When to use AI Judges

  • You need continuous evaluation across many specialties or workflows.
  • You are iterating prompts, tools, or agents and need rapid A/B reads.
  • You plan a targeted SFT program and need structured failure mining.
  • You require audit trails for compliance and stakeholder review.

FAQs

Do AI Judges replace human experts?
No.

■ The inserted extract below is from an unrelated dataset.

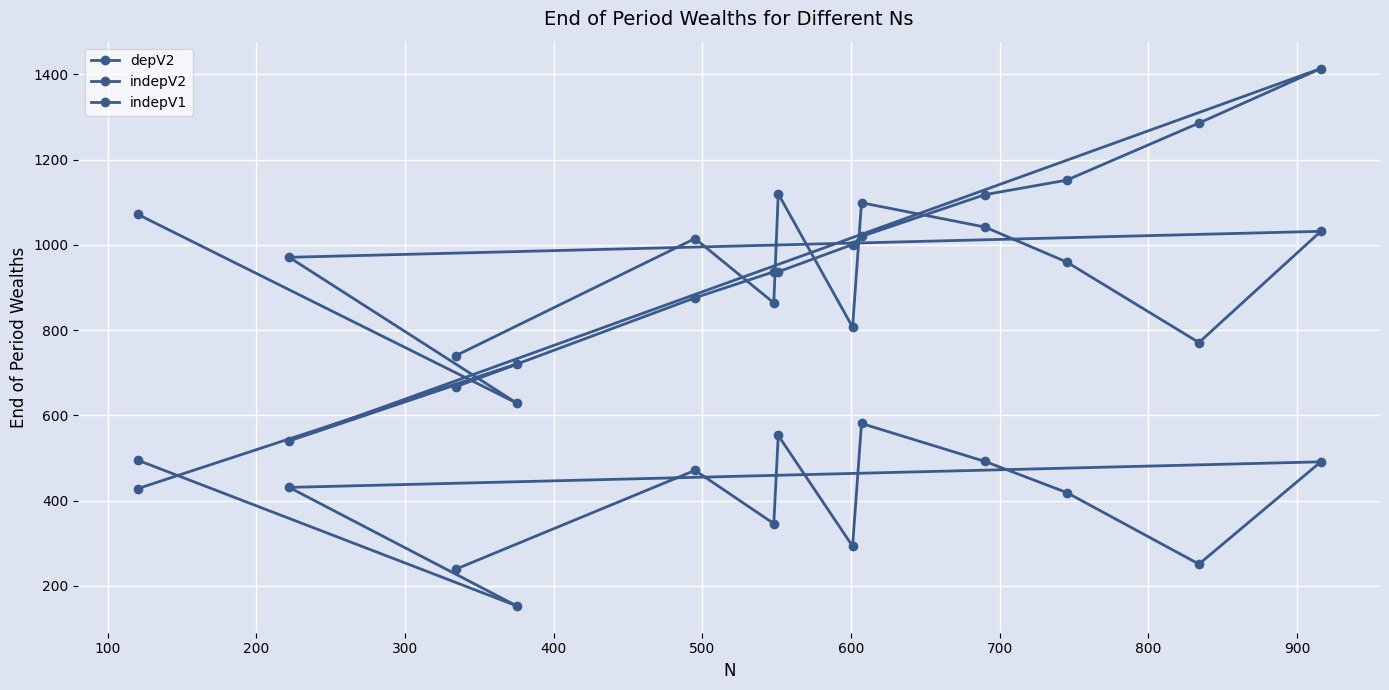

The value of indepV2 at 12 is 1775. True or false?

False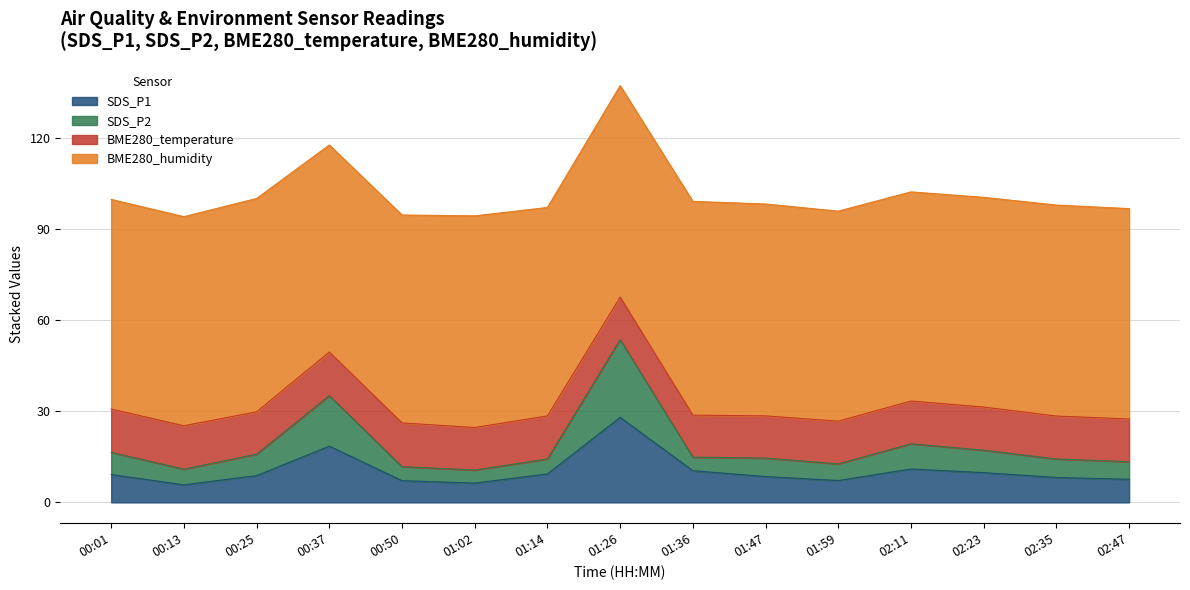

What is the minimum value for SDS_P1?

5.8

They triage and scale evaluation. Humans set rubrics, calibrate judges, and review edge cases and high-risk outputs.
How do you prevent judge hallucinations?
Tight prompts, JSON schemas, evidence requirements, and abstain rules. Low-confidence or unsupported rationales are auto-escalated.
Can judges cite guidelines?
Yes. Judges can be prompted to require source snippets and guideline identifiers. When a reliable source is missing, judges must abstain or mark low confidence.
What about privacy and PHI?
All evaluations run on de-identified data and within compliant environments. We store minimal metadata — enough for auditability, not re-identification.
Will judges be biased toward certain styles?
Rubrics reward content over style and include counter-examples. We audit for population and provider bias and rebalance anchors as needed.